Define environment variables as shown.

export SPECTRUM_DISCOVER_HOST=https://<spectrum_discover_host>
# The IP or Fully Qualified Domain Name of your IBM Spectrum Discover instance.
# Default: https://localhost

export APPLICATION_NAME=<application_name>
# A short but descriptive name of your application.
# EX: exif-header-extractor-application or cos-x-amz-meta-extractor-application
# Default: sd_sample_application

export APPLICATION_USER=<application_user>
# A dataadmin user. Ex: sdadmin

export APPLICATION_USER_PASSWORD=<application_user_password>
# The password of the above dataadmin user.

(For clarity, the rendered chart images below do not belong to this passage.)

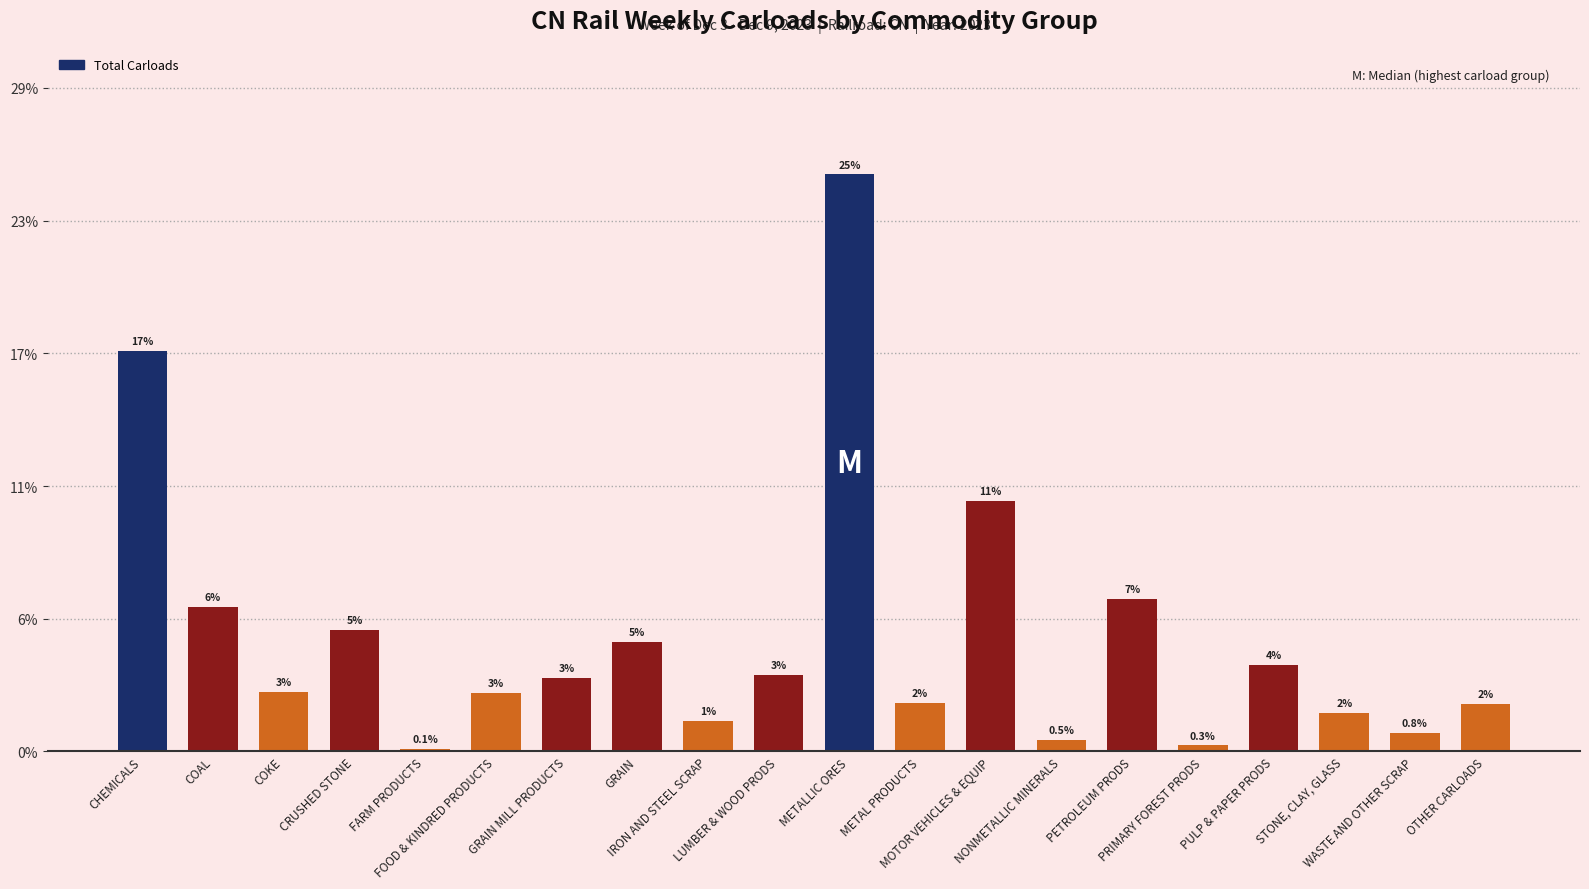

What is the label of the 4th bar from the right?

PULP & PAPER PRODS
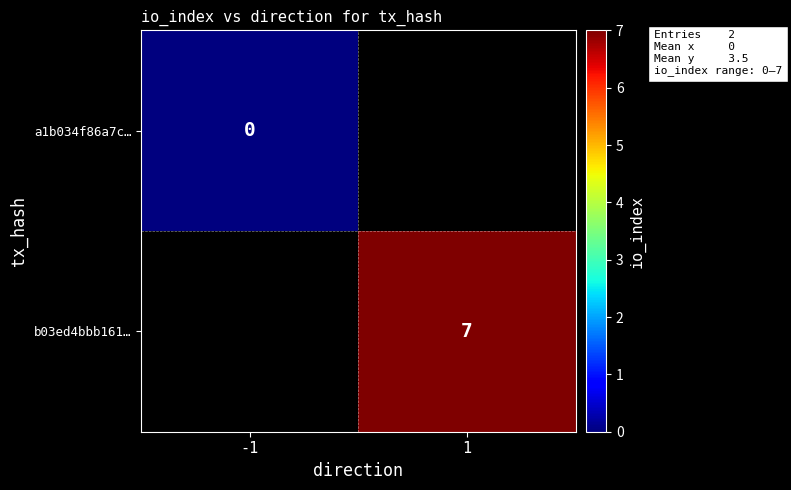

The b03ed4bbb161… series shows 7 at 1. True or false?

True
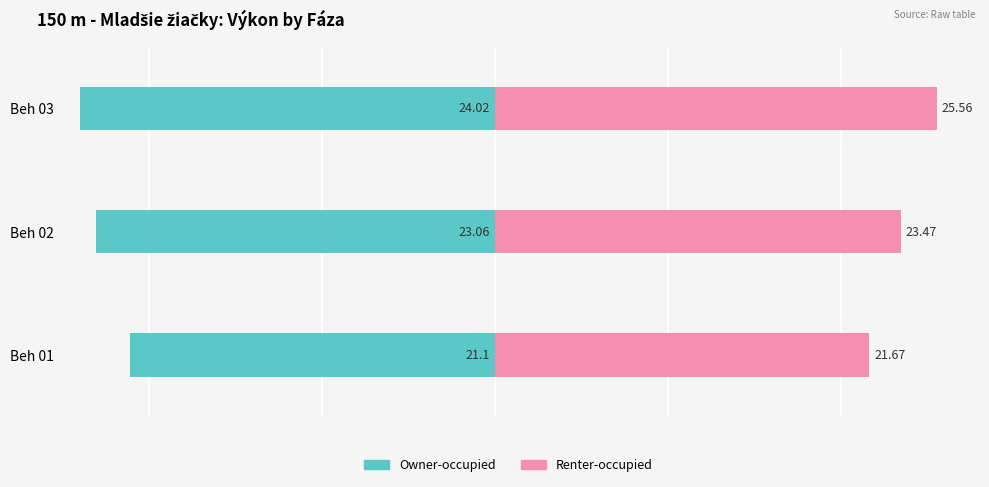

Which series changed the most between Beh 01 and Beh 03?

Renter-occupied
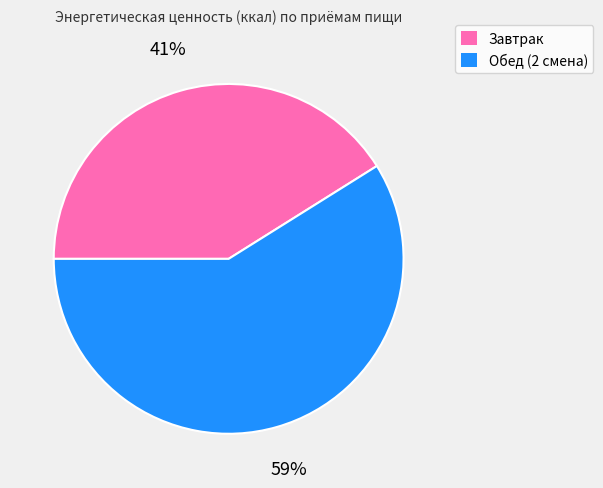

Is the sum of Обед (2 смена) and Завтрак greater than half?

Yes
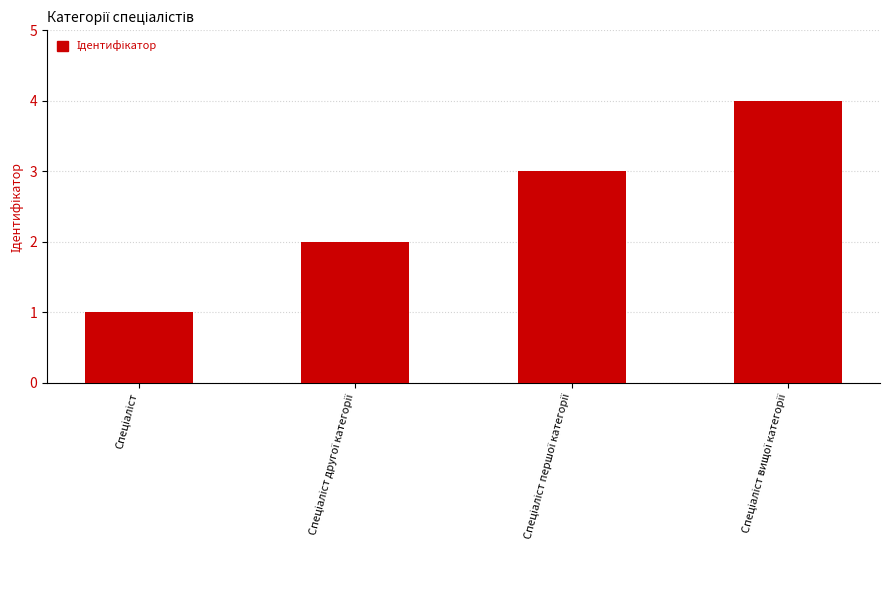

What is the difference between the maximum and minimum values?

3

export KAFKA_DIR=<directory_to_save_certificates>
# Directory where the kafka certs will be saved.
# Default: ./kafka

export LOG_LEVEL=<ERROR WARNING INFO DEBUG>
# Default: INFO

Start the sample application, by issuing the following command:
```
sudo -E python3 ./ExampleApplication.py
```

Scaling an application

An application by design processes each of the records one at a time. You can scale the number of replicas the pod is running to process records in parallel. You can scale up to 10 replicas based on the number of partitions available for the Kafka topics. Create a JSON-formatted file with the following information (the file that is created is named replicas.json):

{
  "replicas": 10
}

Then, run the following command to scale the replicas:

tcurl_json https://localhost/api/application/appcatalog/helm/interesting-anaconda-example-application -d@replicas.json -X PATCH

Note: In this example, interesting-anaconda-example-application is the combination of deployment_name and chart_name from the

Running an
application

section.

Stopping an application

Run the following command to stop an application (no matter how many replicas you scale):

tcurl_json https://localhost/api/application/appcatalog/helm/interesting-anaconda -X DELETE | jq

Note: In this example, interesting-anaconda is the chart_name when the application was started.